Wall-e e una nuova speranza

Il rumore che fa mentre si sposta in un silenzioso pianeta terra fatto per la maggior parte di detriti e spazzatura, è forte quanto lo sono le sue pretese nei confronti della vita. Il modo attento con cui svolge ogni compito ricorda il Disturbo Ossessivo Compulsivo.

Non si tratta di questo, però. Wall-e è una macchina. Non ha disturbi psichici, ma semplicemente un programma che gli dice di fare quello che deve fare; e lui lo fa, senza lamentarsi, senza opporre alcuna resistenza; soprattutto lo fa senza noia, e senza arroganza. Lo fa e basta.

Del resto a un certo punto della sua giornata, quando il sole comincia a calare, un sole annoiato del monotono panorama terrestre, e che a volte si rallegra nel vedere il robottino al lavoro, arriva l’ora di tornare a casa. La solitudine è una condizione naturale per Wall-e, ma non per questo necessaria.

E’ da tantissimo tempo che l’ultimo umano se n’è andato. Nessuno gli ha dato la possibilità di conoscere realmente la vita com’era un tempo in quel pianeta fatto di grattacieli di immondizia. Così Wall-e si è dovuto organizzare. Un entusiasmo sovrumano, direi.
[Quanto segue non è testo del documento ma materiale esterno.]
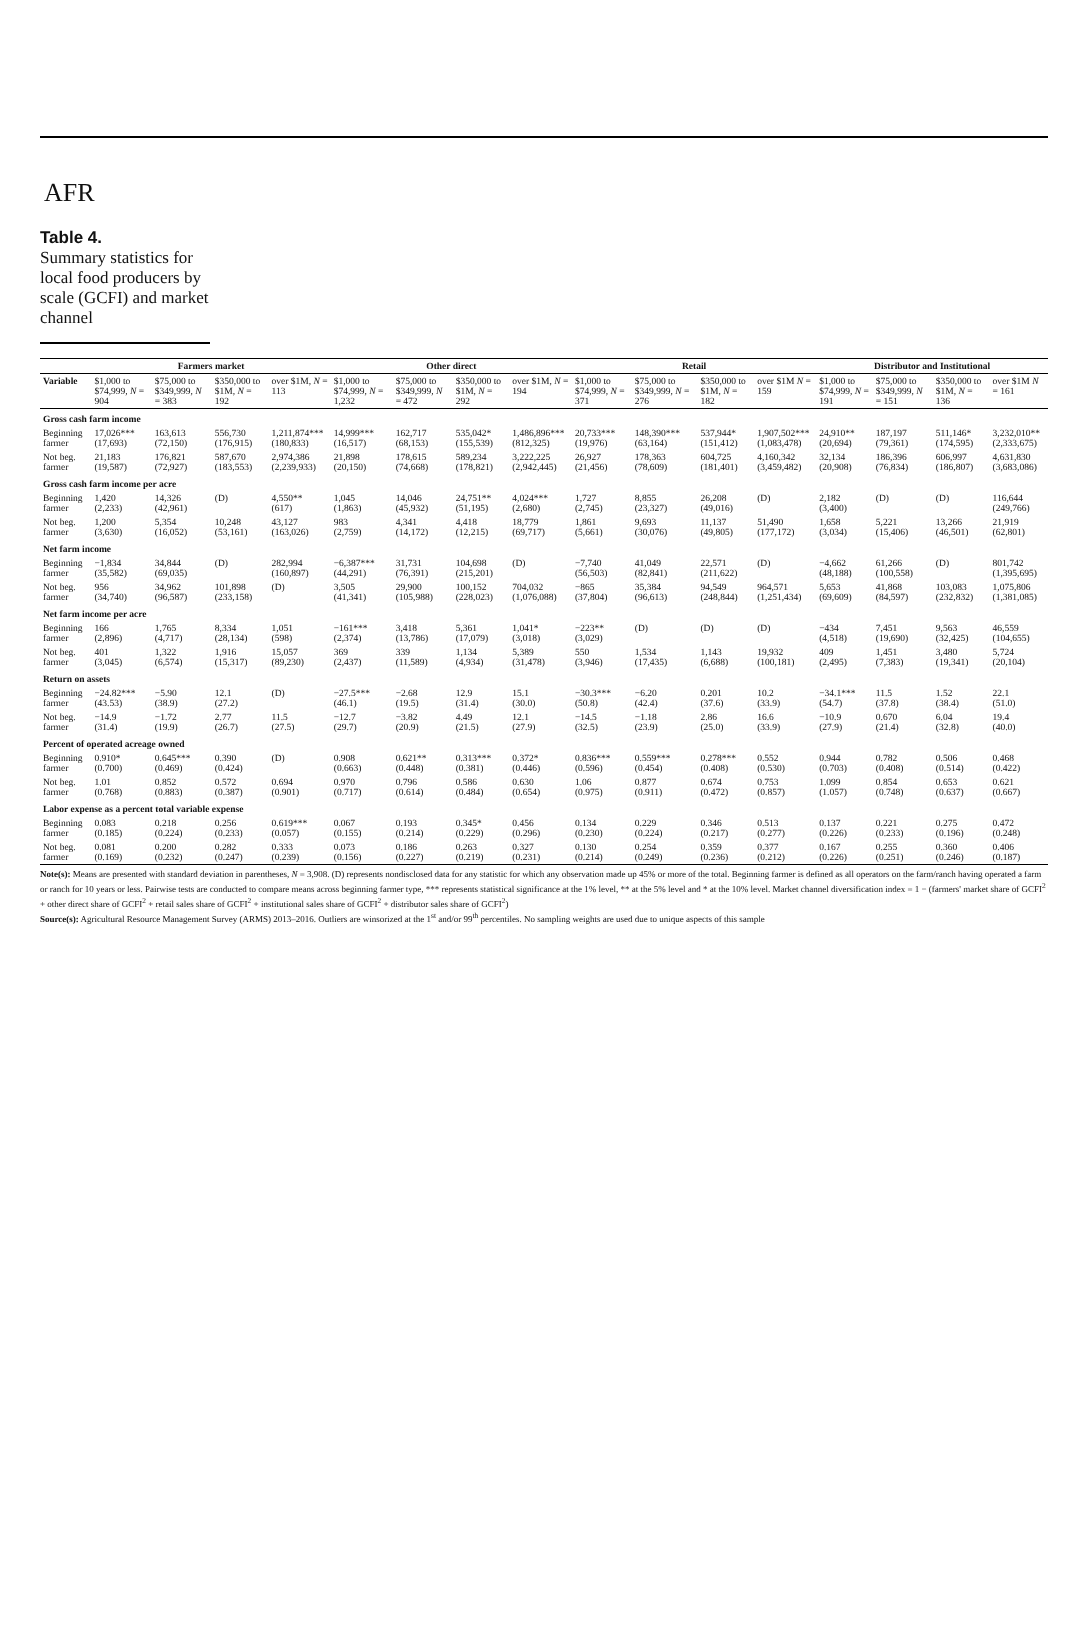AFR
Table 4.
Summary statistics for local food producers by scale (GCFI) and market channel
| | Farmers market | | | | Other direct | | | | Retail | | | | Distributor and Institutional | | | |
| --- | --- | --- | --- | --- | --- | --- | --- | --- | --- | --- | --- | --- | --- | --- | --- | --- |
| Variable | $1,000 to $74,999, N = 904 | $75,000 to $349,999, N = 383 | $350,000 to $1M, N = 192 | over $1M, N = 113 | $1,000 to $74,999, N = 1,232 | $75,000 to $349,999, N = 472 | $350,000 to $1M, N = 292 | over $1M, N = 194 | $1,000 to $74,999, N = 371 | $75,000 to $349,999, N = 276 | $350,000 to $1M, N = 182 | over $1M N = 159 | $1,000 to $74,999, N = 191 | $75,000 to $349,999, N = 151 | $350,000 to $1M, N = 136 | over $1M N = 161 |
| Gross cash farm income | | | | | | | | | | | | | | | | |
| Beginning farmer | 17,026*** (17,693) | 163,613 (72,150) | 556,730 (176,915) | 1,211,874*** (180,833) | 14,999*** (16,517) | 162,717 (68,153) | 535,042* (155,539) | 1,486,896*** (812,325) | 20,733*** (19,976) | 148,390*** (63,164) | 537,944* (151,412) | 1,907,502*** (1,083,478) | 24,910** (20,694) | 187,197 (79,361) | 511,146* (174,595) | 3,232,010** (2,333,675) |
| Not beg. farmer | 21,183 (19,587) | 176,821 (72,927) | 587,670 (183,553) | 2,974,386 (2,239,933) | 21,898 (20,150) | 178,615 (74,668) | 589,234 (178,821) | 3,222,225 (2,942,445) | 26,927 (21,456) | 178,363 (78,609) | 604,725 (181,401) | 4,160,342 (3,459,482) | 32,134 (20,908) | 186,396 (76,834) | 606,997 (186,807) | 4,631,830 (3,683,086) |
| Gross cash farm income per acre | | | | | | | | | | | | | | | | |
| Beginning farmer | 1,420 (2,233) | 14,326 (42,961) | (D) | 4,550** (617) | 1,045 (1,863) | 14,046 (45,932) | 24,751** (51,195) | 4,024*** (2,680) | 1,727 (2,745) | 8,855 (23,327) | 26,208 (49,016) | (D) | 2,182 (3,400) | (D) | (D) | 116,644 (249,766) |
| Not beg. farmer | 1,200 (3,630) | 5,354 (16,052) | 10,248 (53,161) | 43,127 (163,026) | 983 (2,759) | 4,341 (14,172) | 4,418 (12,215) | 18,779 (69,717) | 1,861 (5,661) | 9,693 (30,076) | 11,137 (49,805) | 51,490 (177,172) | 1,658 (3,034) | 5,221 (15,406) | 13,266 (46,501) | 21,919 (62,801) |
| Net farm income | | | | | | | | | | | | | | | | |
| Beginning farmer | −1,834 (35,582) | 34,844 (69,035) | (D) | 282,994 (160,897) | −6,387*** (44,291) | 31,731 (76,391) | 104,698 (215,201) | (D) | −7,740 (56,503) | 41,049 (82,841) | 22,571 (211,622) | (D) | −4,662 (48,188) | 61,266 (100,558) | (D) | 801,742 (1,395,695) |
| Not beg. farmer | 956 (34,740) | 34,962 (96,587) | 101,898 (233,158) | (D) | 3,505 (41,341) | 29,900 (105,988) | 100,152 (228,023) | 704,032 (1,076,088) | −865 (37,804) | 35,384 (96,613) | 94,549 (248,844) | 964,571 (1,251,434) | 5,653 (69,609) | 41,868 (84,597) | 103,083 (232,832) | 1,075,806 (1,381,085) |
| Net farm income per acre | | | | | | | | | | | | | | | | |
| Beginning farmer | 166 (2,896) | 1,765 (4,717) | 8,334 (28,134) | 1,051 (598) | −161*** (2,374) | 3,418 (13,786) | 5,361 (17,079) | 1,041* (3,018) | −223** (3,029) | (D) | (D) | (D) | −434 (4,518) | 7,451 (19,690) | 9,563 (32,425) | 46,559 (104,655) |
| Not beg. farmer | 401 (3,045) | 1,322 (6,574) | 1,916 (15,317) | 15,057 (89,230) | 369 (2,437) | 339 (11,589) | 1,134 (4,934) | 5,389 (31,478) | 550 (3,946) | 1,534 (17,435) | 1,143 (6,688) | 19,932 (100,181) | 409 (2,495) | 1,451 (7,383) | 3,480 (19,341) | 5,724 (20,104) |
| Return on assets | | | | | | | | | | | | | | | | |
| Beginning farmer | −24.82*** (43.53) | −5.90 (38.9) | 12.1 (27.2) | (D) | −27.5*** (46.1) | −2.68 (19.5) | 12.9 (31.4) | 15.1 (30.0) | −30.3*** (50.8) | −6.20 (42.4) | 0.201 (37.6) | 10.2 (33.9) | −34.1*** (54.7) | 11.5 (37.8) | 1.52 (38.4) | 22.1 (51.0) |
| Not beg. farmer | −14.9 (31.4) | −1.72 (19.9) | 2.77 (26.7) | 11.5 (27.5) | −12.7 (29.7) | −3.82 (20.9) | 4.49 (21.5) | 12.1 (27.9) | −14.5 (32.5) | −1.18 (23.9) | 2.86 (25.0) | 16.6 (33.9) | −10.9 (27.9) | 0.670 (21.4) | 6.04 (32.8) | 19.4 (40.0) |
| Percent of operated acreage owned | | | | | | | | | | | | | | | | |
| Beginning farmer | 0.910* (0.700) | 0.645*** (0.469) | 0.390 (0.424) | (D) | 0.908 (0.663) | 0.621** (0.448) | 0.313*** (0.381) | 0.372* (0.446) | 0.836*** (0.596) | 0.559*** (0.454) | 0.278*** (0.408) | 0.552 (0.530) | 0.944 (0.703) | 0.782 (0.408) | 0.506 (0.514) | 0.468 (0.422) |
| Not beg. farmer | 1.01 (0.768) | 0.852 (0.883) | 0.572 (0.387) | 0.694 (0.901) | 0.970 (0.717) | 0.796 (0.614) | 0.586 (0.484) | 0.630 (0.654) | 1.06 (0.975) | 0.877 (0.911) | 0.674 (0.472) | 0.753 (0.857) | 1.099 (1.057) | 0.854 (0.748) | 0.653 (0.637) | 0.621 (0.667) |
| Labor expense as a percent total variable expense | | | | | | | | | | | | | | | | |
| Beginning farmer | 0.083 (0.185) | 0.218 (0.224) | 0.256 (0.233) | 0.619*** (0.057) | 0.067 (0.155) | 0.193 (0.214) | 0.345* (0.229) | 0.456 (0.296) | 0.134 (0.230) | 0.229 (0.224) | 0.346 (0.217) | 0.513 (0.277) | 0.137 (0.226) | 0.221 (0.233) | 0.275 (0.196) | 0.472 (0.248) |
| Not beg. farmer | 0.081 (0.169) | 0.200 (0.232) | 0.282 (0.247) | 0.333 (0.239) | 0.073 (0.156) | 0.186 (0.227) | 0.263 (0.219) | 0.327 (0.231) | 0.130 (0.214) | 0.254 (0.249) | 0.359 (0.236) | 0.377 (0.212) | 0.167 (0.226) | 0.255 (0.251) | 0.360 (0.246) | 0.406 (0.187) |
Note(s): Means are presented with standard deviation in parentheses, N = 3,908. (D) represents nondisclosed data for any statistic for which any observation made up 45% or more of the total. Beginning farmer is defined as all operators on the farm/ranch having operated a farm or ranch for 10 years or less. Pairwise tests are conducted to compare means across beginning farmer type, *** represents statistical significance at the 1% level, ** at the 5% level and * at the 10% level. Market channel diversification index = 1 − (farmers' market share of GCFI<sup>2</sup> + other direct share of GCFI<sup>2</sup> + retail sales share of GCFI<sup>2</sup> + institutional sales share of GCFI<sup>2</sup> + distributor sales share of GCFI<sup>2</sup>)
Source(s): Agricultural Resource Management Survey (ARMS) 2013–2016. Outliers are winsorized at the 1<sup>st</sup> and/or 99<sup>th</sup> percentiles. No sampling weights are used due to unique aspects of this sample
Infatti è diventato un archeologo provetto. Girando di qua e di là, raccogliendo ora questo ora quell’oggetto, alla fine ha creato una collezione che gli ha raccontato chi siamo e come siamo. E come succede negli animi sensibili ome il suo, viene subito voglia di provare cose nuove.

Wall-e chiede quello che la maggior parte di noi chiede, in particolare al rapporto con l’altro. L’altro ci serve a guardare dei noi stessi un pò diversi, ci serve a capire che abbiamo le gambe, e ci aiuta a distinguere il sopra dal sotto.

Potrebbe mai un set di istruzioni, per quanto dettagliate, darci quella conoscenza profonda di noi stessi, pur basandosi su una rappresentazione fine delle relazioni tra comandi, metodi e variabili? E’ possibile vivere una vita semplicemente leggendola su un libro?

Potremmo forse distinguere due colori, a livello numerico, ma non potremmo mai capire sei il rosso ci piace o ci fa schifo, e non ci potremmo emozionare guardando un film insieme a una persona a cui vogliamo bene.

Per questo l’arrivo di Eve è una porta che si apre su un mondo nuovo, la speranza di imitare qualcosa che si è visto fare a qualcun’altro. Una scintilla di vita, presente nel piccolo Wall-e, e assente in tante persone che dovrebbero posederla per natura, serve in prima istanza a ridare una speranza al pianeta.

Fa anche molto, molto di più. Ci fa provare quella sensazione suggestiva e infantile di speranza infinita, che provavamo tornando a casa da qualche posto, la sera, seduti sul sedile posteriore della macchina; ci si appoggiava al vetro, si guardava fuori, e la curiosità, il fervore inconscio dovuto ad una cognizione falsata dello spazio tempo, ci rassicuravano ilnostro focus attentivo.

La conseguenza era un cuore sempre spalancato, impossibile da chiudere. Wall-e ha ed è tutto questo, ed è grazie a questa sorta di fede entusiastica e ingegnosa che riuscirà, veramente, a cambiare le cose. Si comincia raccogliendo spazzatura, si finisce costruendo un mondo nuovo.